But I just don't see anyone sitting in an office, or even at home, talking to their computer. It's really only useful for hands-free settings like when you are driving, or in the kitchen etc.
Nothing else expected - one of the examples in this very article marks some text in a doc and prompts "make this more human"
thats incredible
somebody the other day described google products as being a 22 year old imagining what their dad would want, and that feels very true to me.
yeah, i understand the frustration of needing to do all the communication through typing and clicking and that it can feel limiting - but i want the computer to be less demanding of my physical reality not more. i want to be able to talk to someone on the phone, work on something ith my hands, and still successfully manage my compute tasks. improvement can only be made by requiring less attention to hte screen and less hand movements, not adding in anything new like voice
Yeah, I talk to someone on google meet who will seamlessly transition between talking to me and talking to Claude while on the call, and it is extremely annoying.

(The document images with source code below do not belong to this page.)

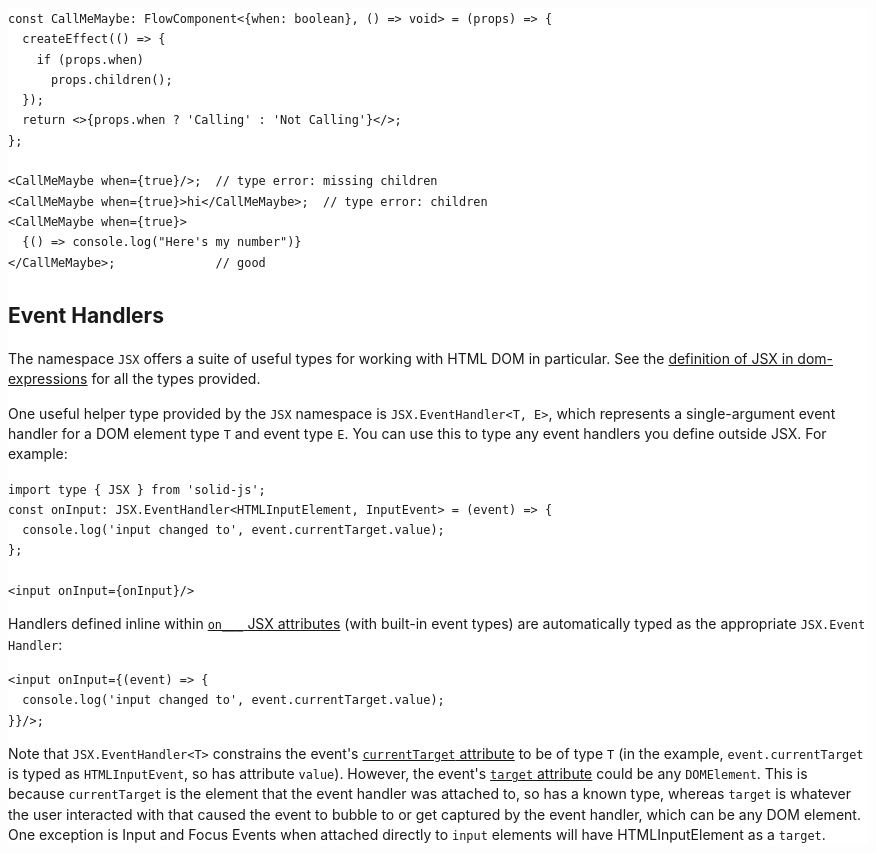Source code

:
 ```tsx
const CallMeMaybe: FlowComponent<{when: boolean}, () => void> = (props) => {
  createEffect(() => {
    if (props.when)
      props.children();
  });
  return <>{props.when ? 'Calling' : 'Not Calling'}</>;
};

<CallMeMaybe when={true}/>;  // type error: missing children
<CallMeMaybe when={true}>hi</CallMeMaybe>;  // type error: children
<CallMeMaybe when={true}>
  {() => console.log("Here's my number")}
</CallMeMaybe>;              // good
```

## Event Handlers

The namespace `JSX` offers a suite of useful types for working with HTML DOM
in particular.  See the
[definition of JSX in dom-expressions](https://github.com/ryansolid/dom-expressions/blob/main/packages/dom-expressions/src/jsx.d.ts)
for all the types provided.

One useful helper type provided by the `JSX` namespace is
`JSX.EventHandler<T, E>`,
which represents a single-argument event handler for a DOM element type `T`
and event type `E`.
You can use this to type any event handlers you define outside JSX.
For example:

```tsx
import type { JSX } from 'solid-js';
const onInput: JSX.EventHandler<HTMLInputElement, InputEvent> = (event) => {
  console.log('input changed to', event.currentTarget.value);
};

<input onInput={onInput}/>
```

Handlers defined inline within
[`on___` JSX attributes](https://www.solidjs.com/docs/latest/api#on___)
(with built-in event types) are automatically typed as the appropriate
`JSX.EventHandler`:

```tsx
<input onInput={(event) => {
  console.log('input changed to', event.currentTarget.value);
}}/>;
```

Note that `JSX.EventHandler<T>` constrains the event's
[`currentTarget` attribute](https://developer.mozilla.org/en-US/docs/Web/API/Event/currentTarget)
to be of type `T` (in the example, `event.currentTarget` is typed
as `HTMLInputEvent`, so has attribute `value`).  However, the event's
[`target` attribute](https://developer.mozilla.org/en-US/docs/Web/API/Event/target)
could be any `DOMElement`.
This is because `currentTarget` is the element that the
event handler was attached to, so has a known type, whereas `target` is
whatever the user interacted with that caused the event to bubble to or get
captured by the event handler, which can be any DOM element. One exception is Input and Focus Events when attached directly to `input` elements will have HTMLInputElement as a `target`.
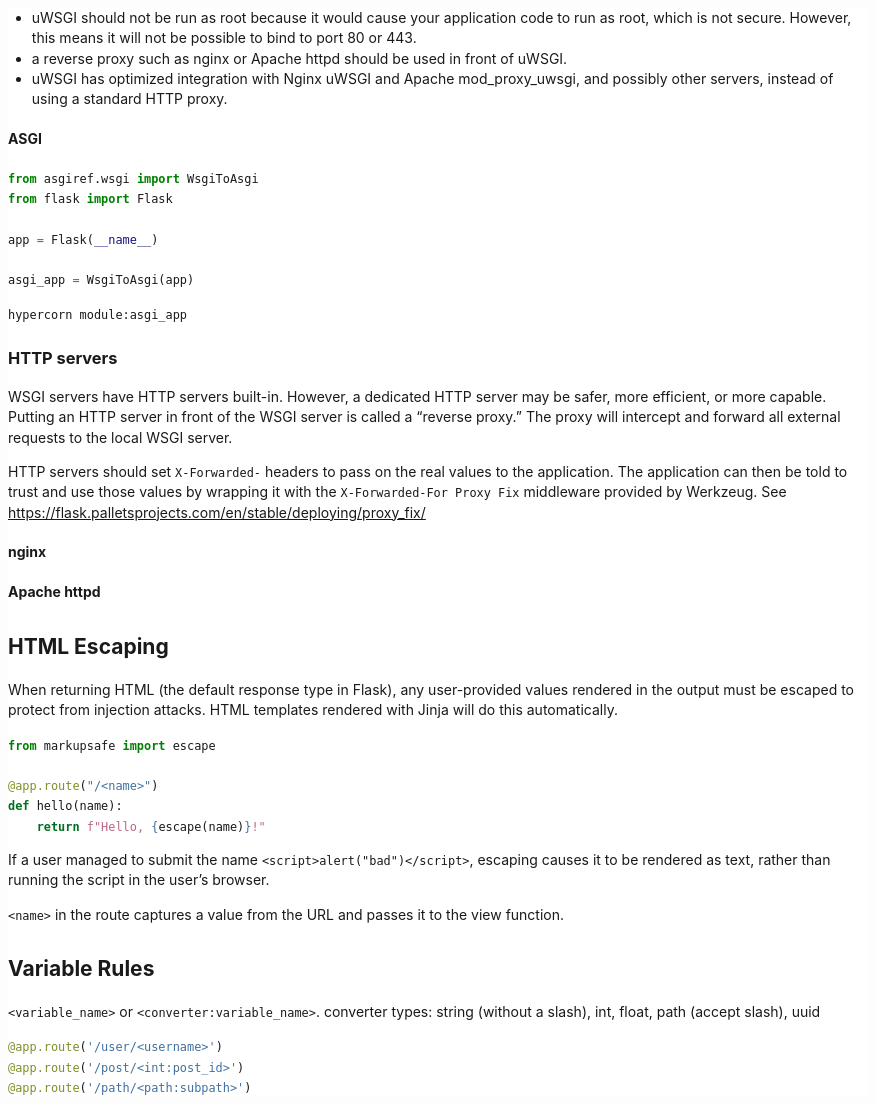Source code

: - uWSGI should not be run as root because it would cause your application code to run as root, which is not secure. However, this means it will not be possible to bind to port 80 or 443.
- a reverse proxy such as nginx or Apache httpd should be used in front of uWSGI.
- uWSGI has optimized integration with Nginx uWSGI and Apache mod_proxy_uwsgi, and possibly other servers, instead of using a standard HTTP proxy.

#### ASGI
```python
from asgiref.wsgi import WsgiToAsgi
from flask import Flask

app = Flask(__name__)

asgi_app = WsgiToAsgi(app)
```
```bash
hypercorn module:asgi_app
```

### HTTP servers
WSGI servers have HTTP servers built-in. However, a dedicated HTTP server may be safer, more efficient, or more capable. Putting an HTTP server in front of the WSGI server is called a “reverse proxy.” The proxy will intercept and forward all external requests to the local WSGI server.

HTTP servers should set `X-Forwarded-` headers to pass on the real values to the application. The application can then be told to trust and use those values by wrapping it with the `X-Forwarded-For Proxy Fix` middleware provided by Werkzeug. See https://flask.palletsprojects.com/en/stable/deploying/proxy_fix/

#### nginx
#### Apache httpd

## HTML Escaping

When returning HTML (the default response type in Flask), any user-provided values rendered in the output must be escaped to protect from injection attacks. HTML templates rendered with Jinja will do this automatically.
```python
from markupsafe import escape

@app.route("/<name>")
def hello(name):
    return f"Hello, {escape(name)}!"
```

If a user managed to submit the name `<script>alert("bad")</script>`, escaping causes it to be rendered as text, rather than running the script in the user’s browser.

`<name>` in the route captures a value from the URL and passes it to the view function. 

## Variable Rules
`<variable_name>` or `<converter:variable_name>`. converter types: string (without a slash), int, float, path (accept slash), uuid
```python
@app.route('/user/<username>')
@app.route('/post/<int:post_id>')
@app.route('/path/<path:subpath>')
```
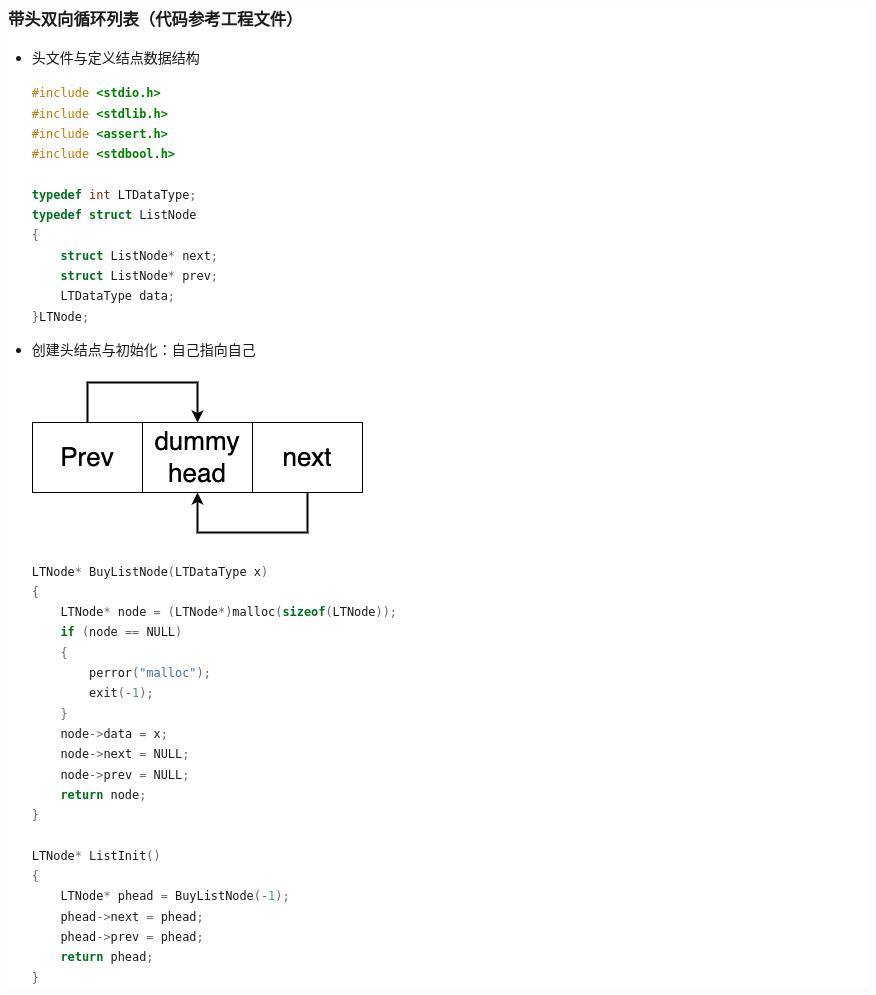 ### 带头双向循环列表（代码参考工程文件）

* 头文件与定义结点数据结构

    ```c
    #include <stdio.h>
    #include <stdlib.h>
    #include <assert.h>
    #include <stdbool.h>

    typedef int LTDataType;
    typedef struct ListNode
    {
        struct ListNode* next;
        struct ListNode* prev;
        LTDataType data;
    }LTNode;
    ```

* 创建头结点与初始化：自己指向自己

    <img src="ListInit.drawio.png">

    ```c
    LTNode* BuyListNode(LTDataType x)
    {
        LTNode* node = (LTNode*)malloc(sizeof(LTNode));
        if (node == NULL)
        {
            perror("malloc");
            exit(-1);
        }
        node->data = x;
        node->next = NULL;
        node->prev = NULL;
        return node;
    }

    LTNode* ListInit()
    {
        LTNode* phead = BuyListNode(-1);
        phead->next = phead;
        phead->prev = phead;
        return phead;
    }
    ```
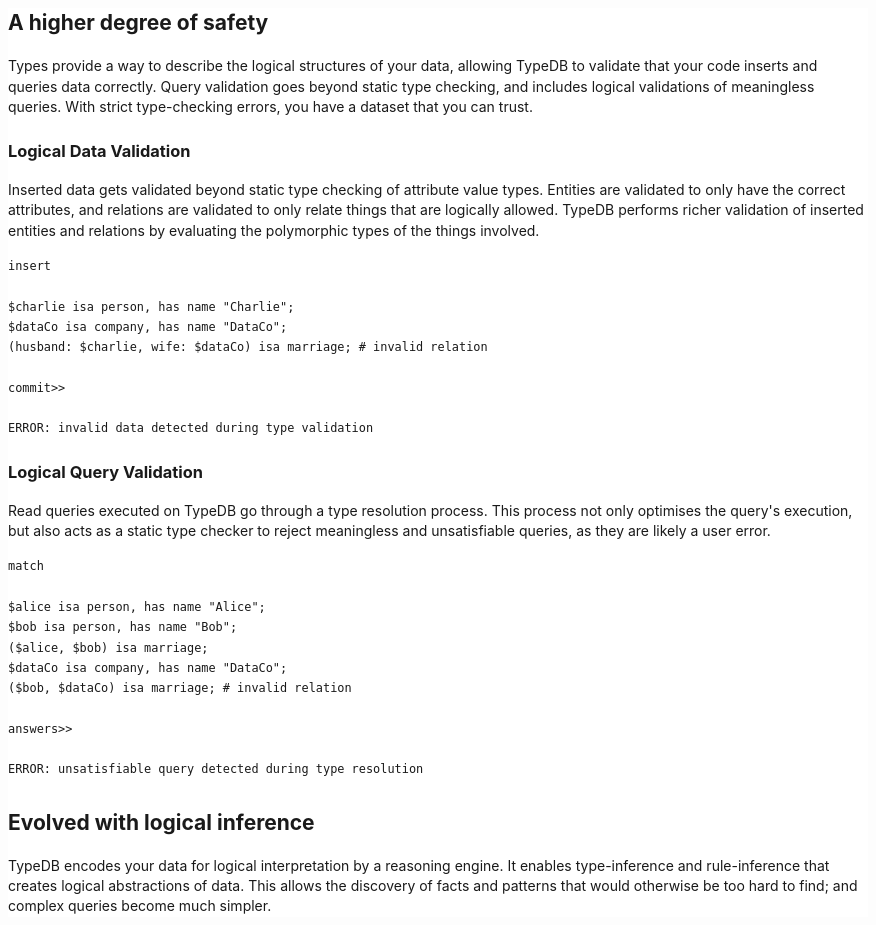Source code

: 
## A higher degree of safety

Types provide a way to describe the logical structures of your data, allowing TypeDB to validate that your code inserts and queries data correctly. Query validation goes beyond static type checking, and includes logical validations of meaningless queries. With strict type-checking errors, you have a dataset that you can trust.

### Logical Data Validation

Inserted data gets validated beyond static type checking of attribute value types. Entities are validated to only have the correct attributes, and relations are validated to only relate things that are logically allowed. TypeDB performs richer validation of inserted entities and relations by evaluating the polymorphic types of the things involved.

```typeql
insert

$charlie isa person, has name "Charlie";
$dataCo isa company, has name "DataCo";
(husband: $charlie, wife: $dataCo) isa marriage; # invalid relation

commit>>

ERROR: invalid data detected during type validation
```


### Logical Query Validation

Read queries executed on TypeDB go through a type resolution process. This process not only optimises the query's execution, but also acts as a static type checker to reject meaningless and unsatisfiable queries, as they are likely a user error.

```typeql
match

$alice isa person, has name "Alice";
$bob isa person, has name "Bob";
($alice, $bob) isa marriage;
$dataCo isa company, has name "DataCo";
($bob, $dataCo) isa marriage; # invalid relation

answers>>

ERROR: unsatisfiable query detected during type resolution
```

## Evolved with logical inference

TypeDB encodes your data for logical interpretation by a reasoning engine. It enables type-inference and rule-inference that creates logical abstractions of data. This allows the discovery of facts and patterns that would otherwise be too hard to find; and complex queries become much simpler.
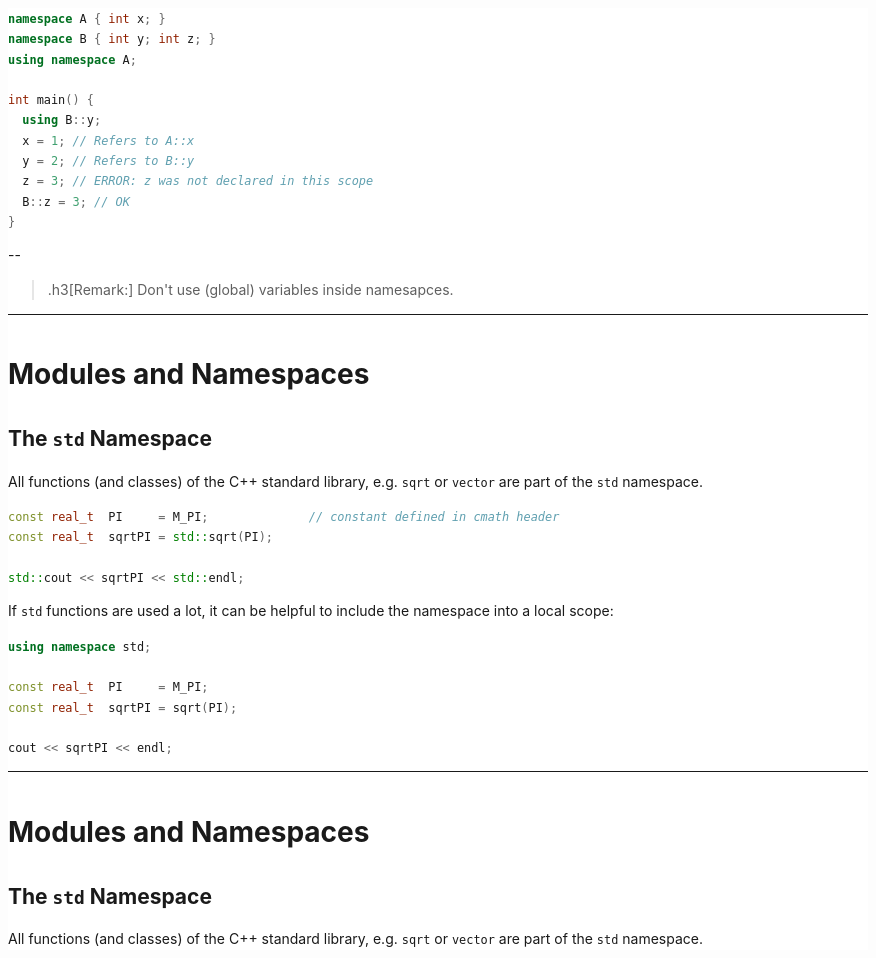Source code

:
 ```c++
namespace A { int x; }
namespace B { int y; int z; }
using namespace A;

int main() {
  using B::y;
  x = 1; // Refers to A::x
  y = 2; // Refers to B::y
  z = 3; // ERROR: z was not declared in this scope
  B::z = 3; // OK
}
```

--

> .h3[Remark:] Don't use (global) variables inside namesapces.


---

# Modules and Namespaces
## The `std` Namespace
All functions (and classes) of the C++ standard library, e.g. `sqrt` or
`vector` are part of the `std` namespace.

```c++
const real_t  PI     = M_PI;              // constant defined in cmath header
const real_t  sqrtPI = std::sqrt(PI);

std::cout << sqrtPI << std::endl;
```

If `std` functions are used a lot, it can be helpful to include the namespace into a local scope:

```c++
using namespace std;

const real_t  PI     = M_PI;
const real_t  sqrtPI = sqrt(PI);

cout << sqrtPI << endl;
```

---

# Modules and Namespaces
## The `std` Namespace
All functions (and classes) of the C++ standard library, e.g. `sqrt` or
`vector` are part of the `std` namespace.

> i want to be able to talk to someone on the phone, work on something with my hands, and still successfully manage my compute tasks.
Maybe you can share a scenario for that one? I can’t figure a scenario where all of this needs to be true. It seems like a recipe for accidents.
It's not exactly "compute tasks" in this sense, but online gaming is similar. People are constantly talking to each other while managing multiple other kb/mouse inputs at the same time.